___ Document section

Finite-size Lagrangian coherent structures in a two-sided lid-driven cavity

The motion of small, rigid, nearly neutrally buoyant finite-size particles in a two-sided lid-driven cavity is calculated numerically. The rapid accumulation of particles into coherent structures which is observed experimentally is explained on the basis of single-particle one-way-coupled dynamics. Key is the transfer of the particle from regions of the incompressible flow occupied by chaotic streamlines to regions occupied by regular ones. The particle attractors are caused by lubrication forces which repel the particles from the moving boundaries. This mechanism is independent of particle inertia. Therefore, the particulate structures found represent a class of coherent structures which may be called finite-size coherent structures.

Figure 1

(a) Two-sided lid-driven cavity (top wall removed) showing half of the periodic domain (grey box) and the sliding lids (light blue). The origin of the coordinate system is located at the center of the periodic cell (black dot). (b) A finite-size spherical particle (red) at a distance $h$ from the wall (light blue) moves towards it. Within a distance $\overline{h}$ from the wall (dashed white line and grey layer) the Stokes lubrication force model is effective. Nondimensional lengths in units of $H$ (used in the simulations) are given in parentheses.

Figure 2

Schematic of the particle-boundary interaction in a three-dimensional view (a) and in two-dimensional projection (b). The lubrication force acting on the particle when its surface enters the lubrication region (gray volume) of thickness $a\overline{\epsilon }$ is shown as orange arrows. Red indicates that the particle is inside the lubrication region and the lubrication force is acting on the particle. In the lubrication-force model the particle is repelled from the wall upon approach and attracted upon departure. Green represents a particle outside of the lubrication layer ($F_L\equiv 0$).

______

### Assignment A
Echo every line of the records word for word.
The records have no connection to the text above.

___ Task data

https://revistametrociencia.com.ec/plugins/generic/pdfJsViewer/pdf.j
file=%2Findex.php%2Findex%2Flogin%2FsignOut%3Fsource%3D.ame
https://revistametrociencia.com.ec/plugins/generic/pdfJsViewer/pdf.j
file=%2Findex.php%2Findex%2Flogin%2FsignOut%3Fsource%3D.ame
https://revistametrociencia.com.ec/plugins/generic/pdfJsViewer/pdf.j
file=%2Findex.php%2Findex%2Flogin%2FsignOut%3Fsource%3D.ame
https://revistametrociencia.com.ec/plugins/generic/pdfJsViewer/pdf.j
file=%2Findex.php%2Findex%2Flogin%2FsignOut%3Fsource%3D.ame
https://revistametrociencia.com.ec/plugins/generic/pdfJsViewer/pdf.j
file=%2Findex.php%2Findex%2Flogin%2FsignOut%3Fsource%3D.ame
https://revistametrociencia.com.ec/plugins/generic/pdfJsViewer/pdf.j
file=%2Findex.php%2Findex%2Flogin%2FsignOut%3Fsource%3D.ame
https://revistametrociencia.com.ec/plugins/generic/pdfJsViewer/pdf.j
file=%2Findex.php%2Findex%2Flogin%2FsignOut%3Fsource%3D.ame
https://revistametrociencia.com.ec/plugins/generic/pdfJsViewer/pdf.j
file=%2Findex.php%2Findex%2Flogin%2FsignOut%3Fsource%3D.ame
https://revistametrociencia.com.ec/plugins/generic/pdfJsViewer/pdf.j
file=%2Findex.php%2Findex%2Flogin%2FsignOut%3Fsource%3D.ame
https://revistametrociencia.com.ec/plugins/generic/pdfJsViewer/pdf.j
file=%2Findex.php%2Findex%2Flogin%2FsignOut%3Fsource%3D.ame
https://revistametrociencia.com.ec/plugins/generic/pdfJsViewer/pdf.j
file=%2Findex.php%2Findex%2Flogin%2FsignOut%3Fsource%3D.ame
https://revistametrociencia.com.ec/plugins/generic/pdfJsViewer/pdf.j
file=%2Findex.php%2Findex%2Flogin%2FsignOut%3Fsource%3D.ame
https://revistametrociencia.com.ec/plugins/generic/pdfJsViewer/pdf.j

______

### Assignment B
Using the cavity text, mark each statement yes or no, and quote the words that decide it: (i) The mechanism that produces the particle attractors depends on particle inertia. (ii) In the lubrication-force model, the particle is pushed away from the wall as it approaches. (iii) The origin of the coordinate system sits at a corner of the periodic cell.

### Task result A
https://revistametrociencia.com.ec/plugins/generic/pdfJsViewer/pdf.j
file=%2Findex.php%2Findex%2Flogin%2FsignOut%3Fsource%3D.ame
https://revistametrociencia.com.ec/plugins/generic/pdfJsViewer/pdf.j
file=%2Findex.php%2Findex%2Flogin%2FsignOut%3Fsource%3D.ame
https://revistametrociencia.com.ec/plugins/generic/pdfJsViewer/pdf.j
file=%2Findex.php%2Findex%2Flogin%2FsignOut%3Fsource%3D.ame
https://revistametrociencia.com.ec/plugins/generic/pdfJsViewer/pdf.j
file=%2Findex.php%2Findex%2Flogin%2FsignOut%3Fsource%3D.ame
https://revistametrociencia.com.ec/plugins/generic/pdfJsViewer/pdf.j
file=%2Findex.php%2Findex%2Flogin%2FsignOut%3Fsource%3D.ame
https://revistametrociencia.com.ec/plugins/generic/pdfJsViewer/pdf.j
file=%2Findex.php%2Findex%2Flogin%2FsignOut%3Fsource%3D.ame
https://revistametrociencia.com.ec/plugins/generic/pdfJsViewer/pdf.j
file=%2Findex.php%2Findex%2Flogin%2FsignOut%3Fsource%3D.ame
https://revistametrociencia.com.ec/plugins/generic/pdfJsViewer/pdf.j
file=%2Findex.php%2Findex%2Flogin%2FsignOut%3Fsource%3D.ame
https://revistametrociencia.com.ec/plugins/generic/pdfJsViewer/pdf.j
file=%2Findex.php%2Findex%2Flogin%2FsignOut%3Fsource%3D.ame
https://revistametrociencia.com.ec/plugins/generic/pdfJsViewer/pdf.j
file=%2Findex.php%2Findex%2Flogin%2FsignOut%3Fsource%3D.ame
https://revistametrociencia.com.ec/plugins/generic/pdfJsViewer/pdf.j
file=%2Findex.php%2Findex%2Flogin%2FsignOut%3Fsource%3D.ame
https://revistametrociencia.com.ec/plugins/generic/pdfJsViewer/pdf.j
file=%2Findex.php%2Findex%2Flogin%2FsignOut%3Fsource%3D.ame
https://revistametrociencia.com.ec/plugins/generic/pdfJsViewer/pdf.j

### Task result B
(i) No: "This mechanism is independent of particle inertia."
(ii) Yes: "In the lubrication-force model the particle is repelled from the wall upon approach and attracted upon departure."
(iii) No: "The origin of the coordinate system is located at the center of the periodic cell"